Gavin: It will affect acquiring banks and issuing banks because they both have to be PCI compliant because they are both handling credit card data. Everyone, the issuers, the acquirer, the merchants and the service providers are all impacted by this change in the rule. The one thing that is unfortunate, and I don't know how this could have been dealt with in a better way, is there is not enough awareness about this change.
Last year when we were doing assessments and we were telling clients that it was a best practice now -- you don't need it, but by the time we come back next year you will be compliant with it because it will be a requirement then. I'm not sure that every QSA did that and told merchants that they would be required to be compliant with it before the June 30 deadline. With the recent update that came out on April 15 -- I think that it woke a lot of people up because they didn't know about how it could be met. Many people don't know what a web application firewall is; I've been involved with them for quite a long time (early 1990s).
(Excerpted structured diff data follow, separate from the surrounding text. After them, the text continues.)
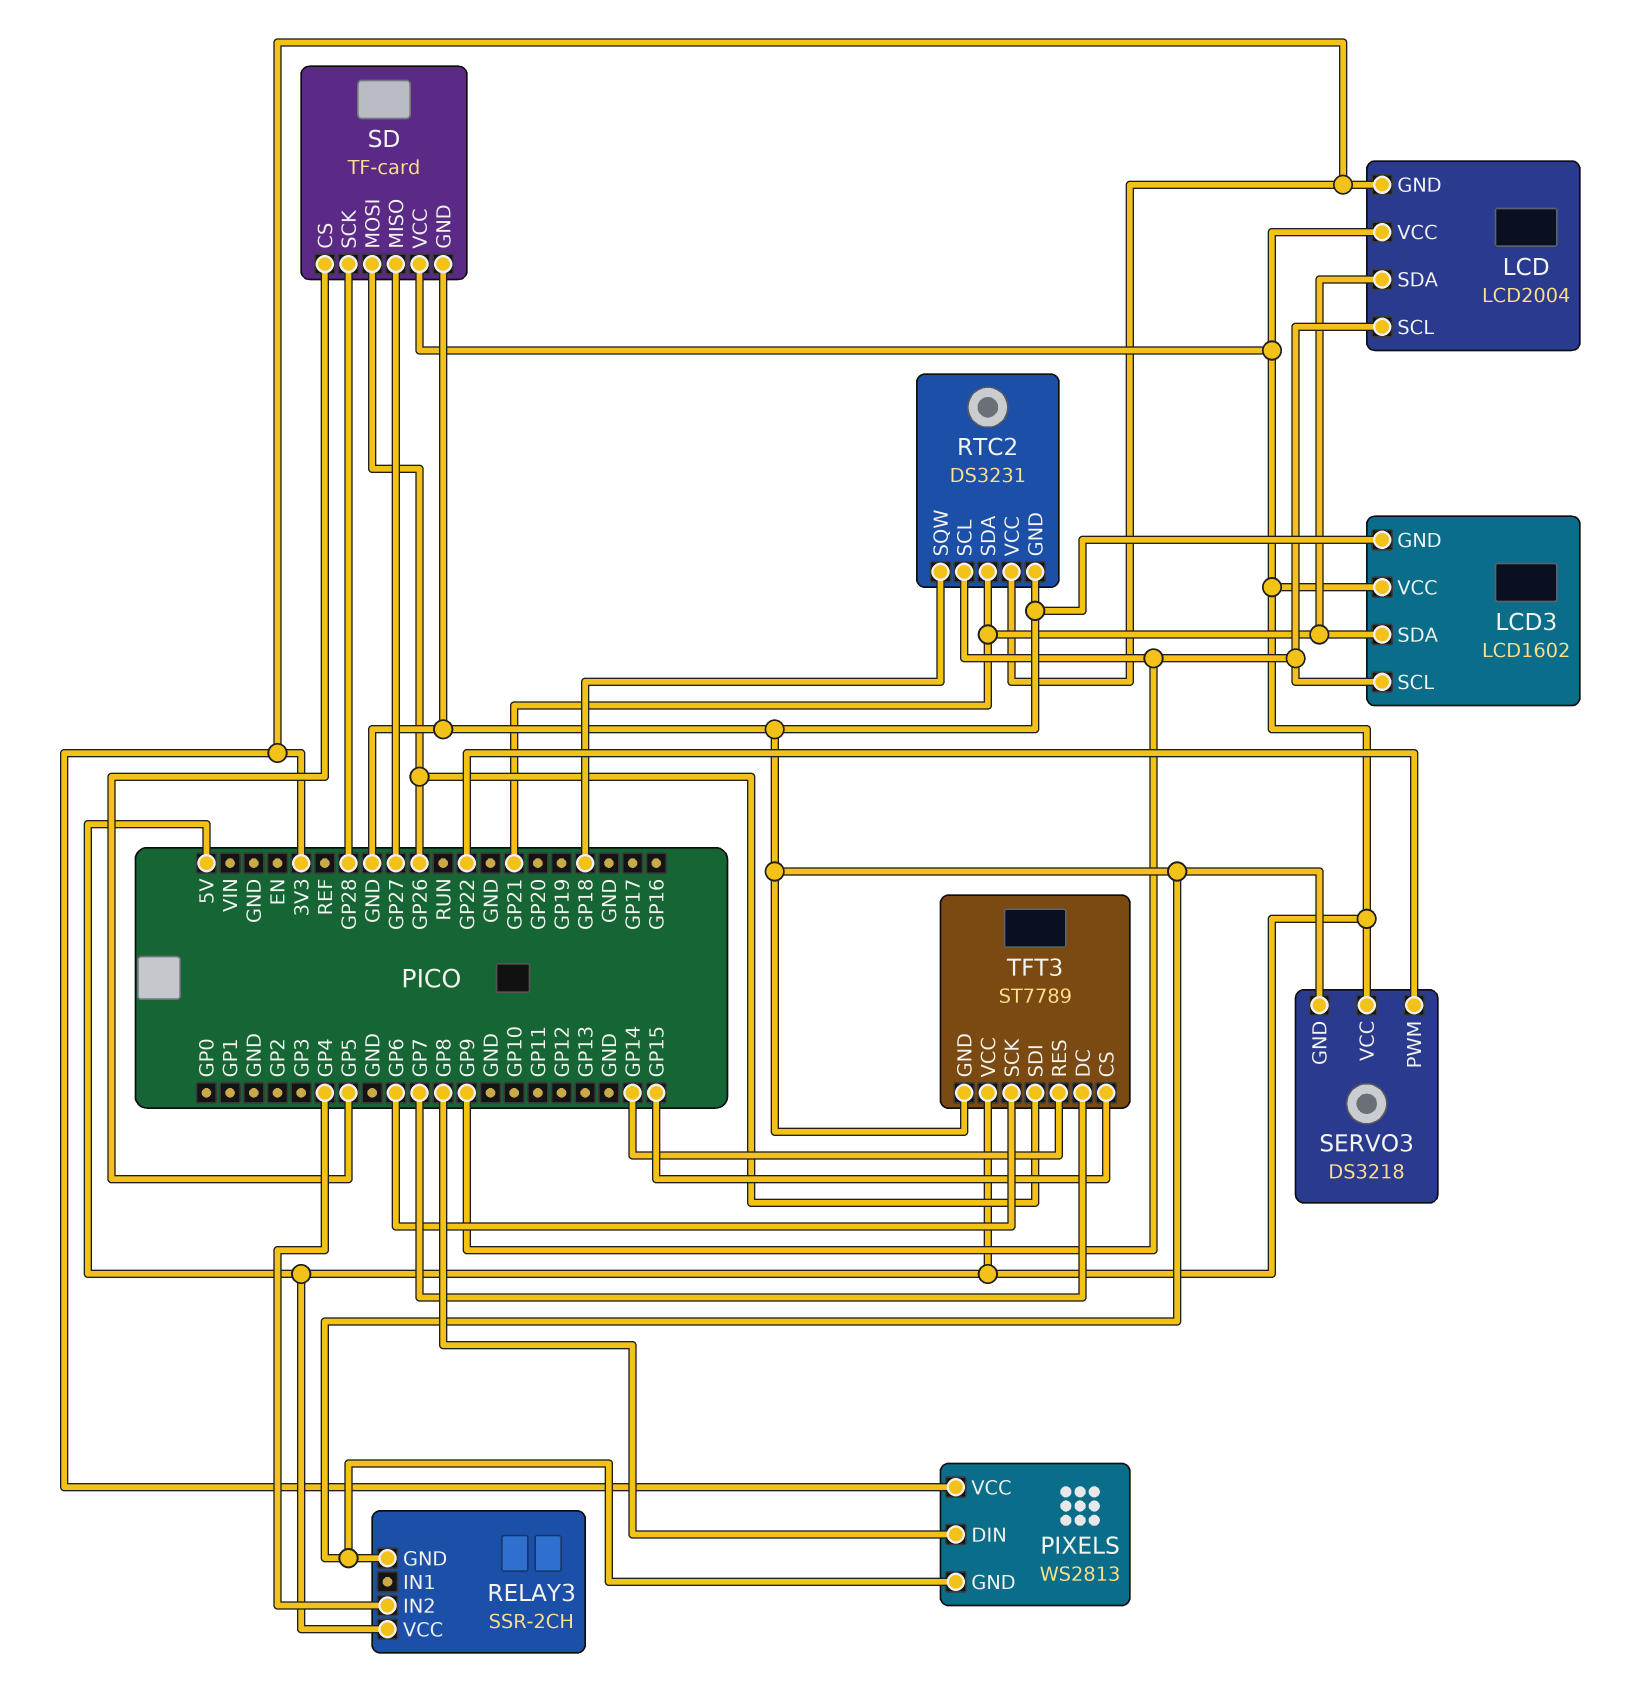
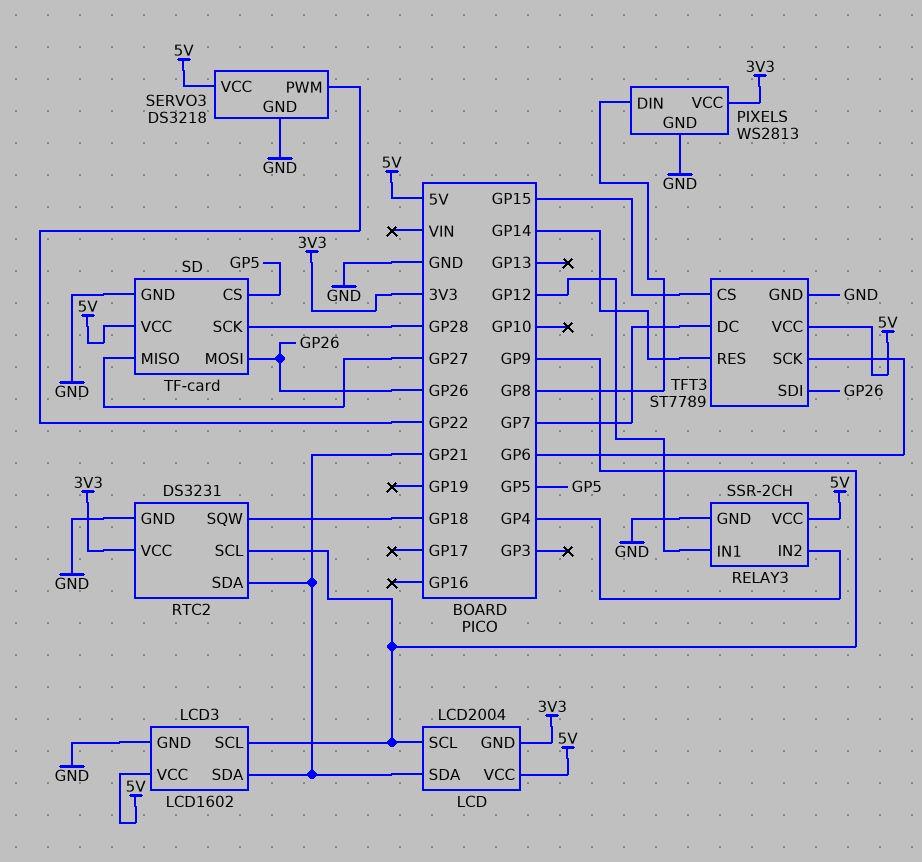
RELAY3 pin IN1: none -> GP12

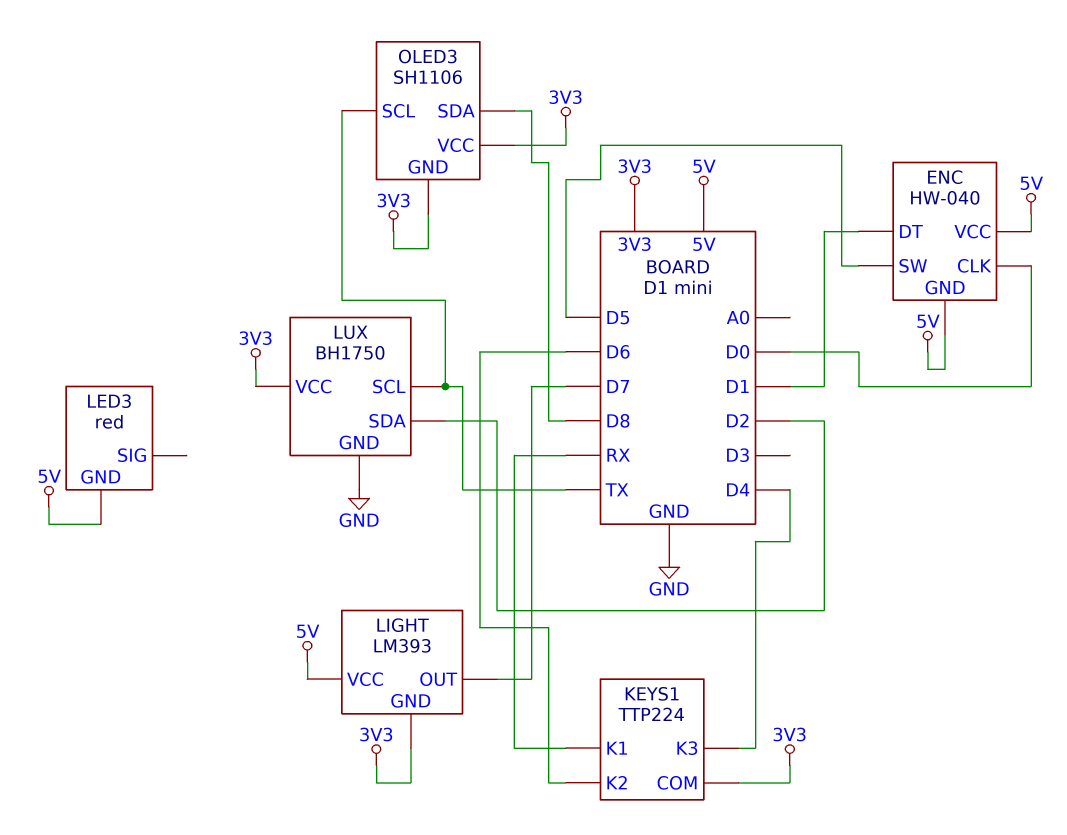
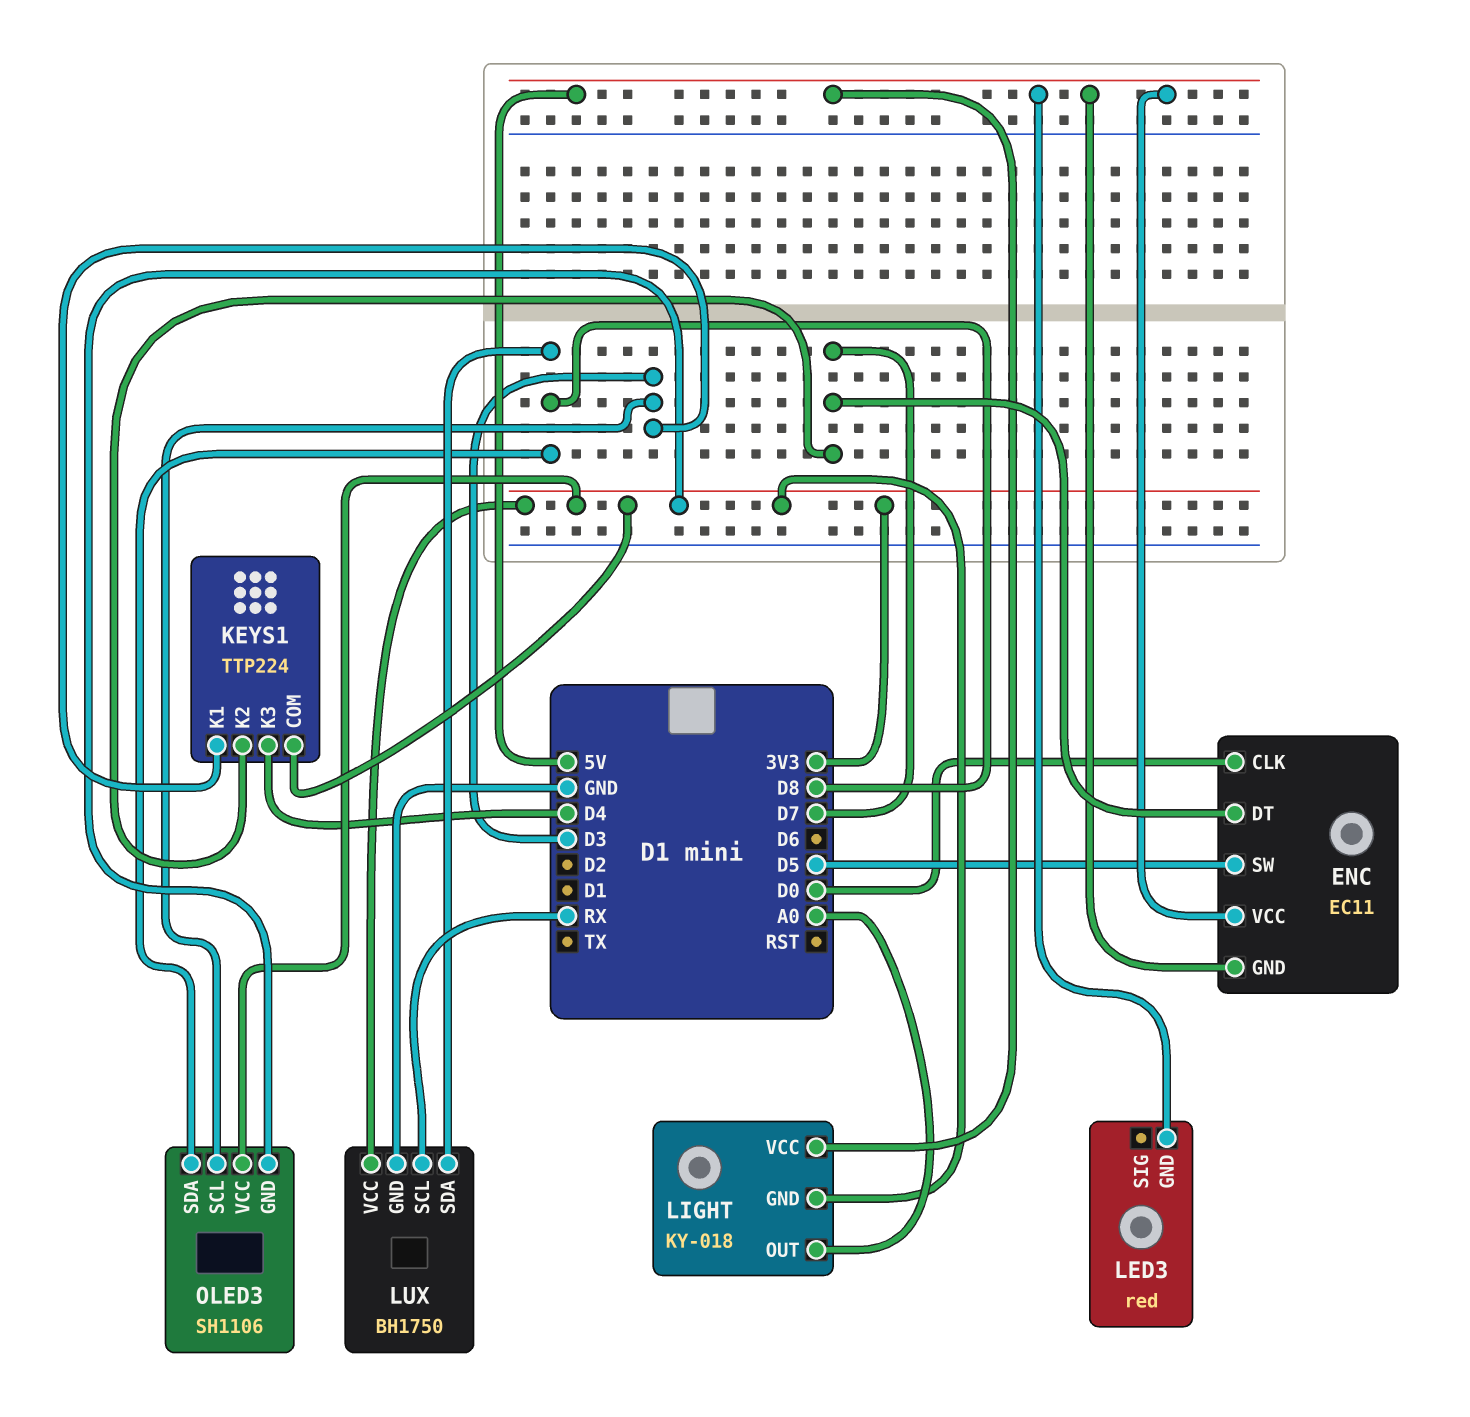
ENC: HW-040 -> EC11
ENC pin DT: D1 -> D7
KEYS1 pin K1: RX -> D3
KEYS1 pin K2: D6 -> D7
LIGHT: LM393 -> KY-018
LIGHT pin OUT: D7 -> A0
LUX pin SCL: TX -> RX
LUX pin SDA: D2 -> D8
OLED3 pin SCL: TX -> D3

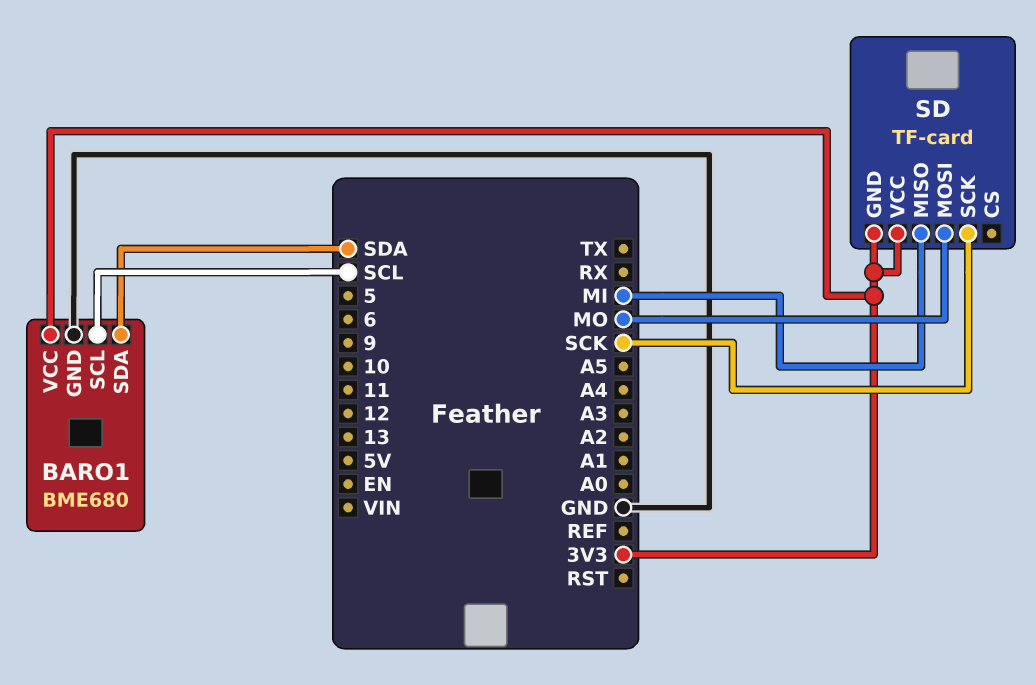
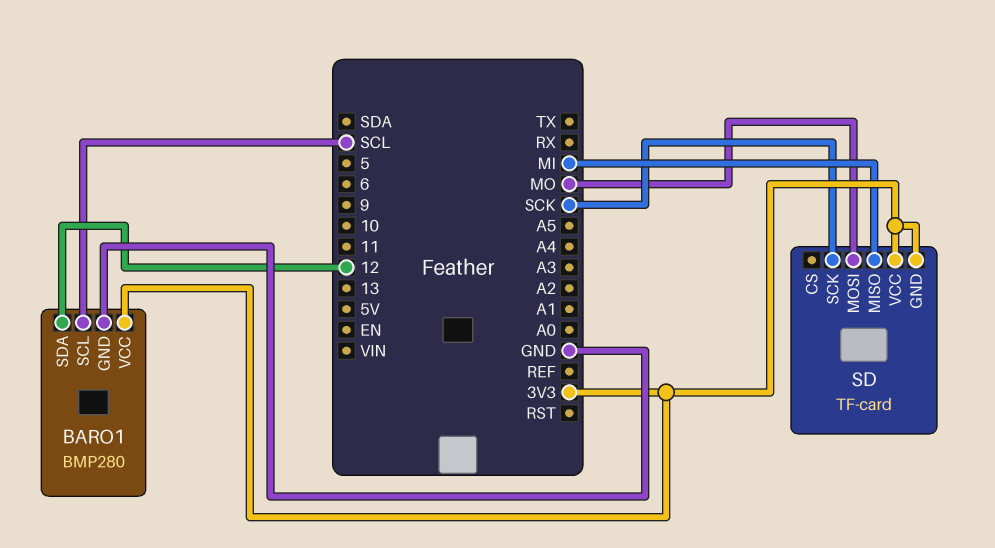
BARO1: BME680 -> BMP280
BARO1 pin SDA: SDA -> 12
One thing that is of concern to me is that some of the network layer firewall vendors are talking about deep packet inspection are leading prospective clients astray. Why? Network packet inspection just looks at the headers on an email. The deep packet inspection they're talking about looks at contents as well. Web application firewalls don't look at packets at all; it takes a collection of packets together and requests a response that the server is going to see.
A web application firewall is akin to reading Shakespeare a line at a time. A network layer firewall is like reading Shakespeare a single letter at a time, not remembering what the previous letter was. So you don't have the context to understand what you're looking at from a network layer firewall inspection or any other type of inspection at the packet layer only. The web application firewall sees the bigger picture and puts it in context. So it can look for malicious input in certain fields. I don't think we need every gas station owner or restaurant owner involved with the security of their systems. We don't expect them to be information security experts. But they are in the front lines of this battle in protecting credit card data. One of the things we've recommended to some of the smaller clients we work with in the Boston area is to outsource this part of their business. We recommend they do their homework and find someone they can trust to keep their business PCI compliant. There is a trade off and risk is still involved.
Q: Are we winning against the criminal hackers?
Gavin: One of the problems is that it is an arms race, us versus the hackers. There's only so much we can do to fight them. The smart attacker is going to encrypt the data they're stealing before they send it through a firewall in case the company is monitoring the information leaving their networks. An information security professional will be reduced to looking at differences in patterns of outgoing information, and that could just be an anomaly, or it could be because an attacker is attacking your network. There's no sure-fire way to prevent or notice it at all times, but there are ways to make it harder for the attacker to attack. PCI makes it harder so the attackers will go someplace else. The survival of the fittest means if you're not as fit as the rest of the pack you will be taken down.
Q: With the number of retailers being breached and making headlines, do you see consumers making a decision on which store to shop at because of the breaches?
Gavin: When looking at the TJX breach that was announced in January of 2007, the news of the breach was a minor blip in TJX's sales, and their sales actually increased. I hate to say this, but it is true. It is something that we as information security professionals need to consider: Do people care that their credit card information was exposed? They've gone back to TJX and spent more money, and I'm sure that they didn't switch to cash for the most part. I'm sure for the most part that the shoppers are still using their credit cards at TJX's stores. What does that say to us? Does it mean we need to do a better job at educating people or should we just throw our arms up and find something else to do? I know my personal answer to this, but as an industry we need to think about this for a bit.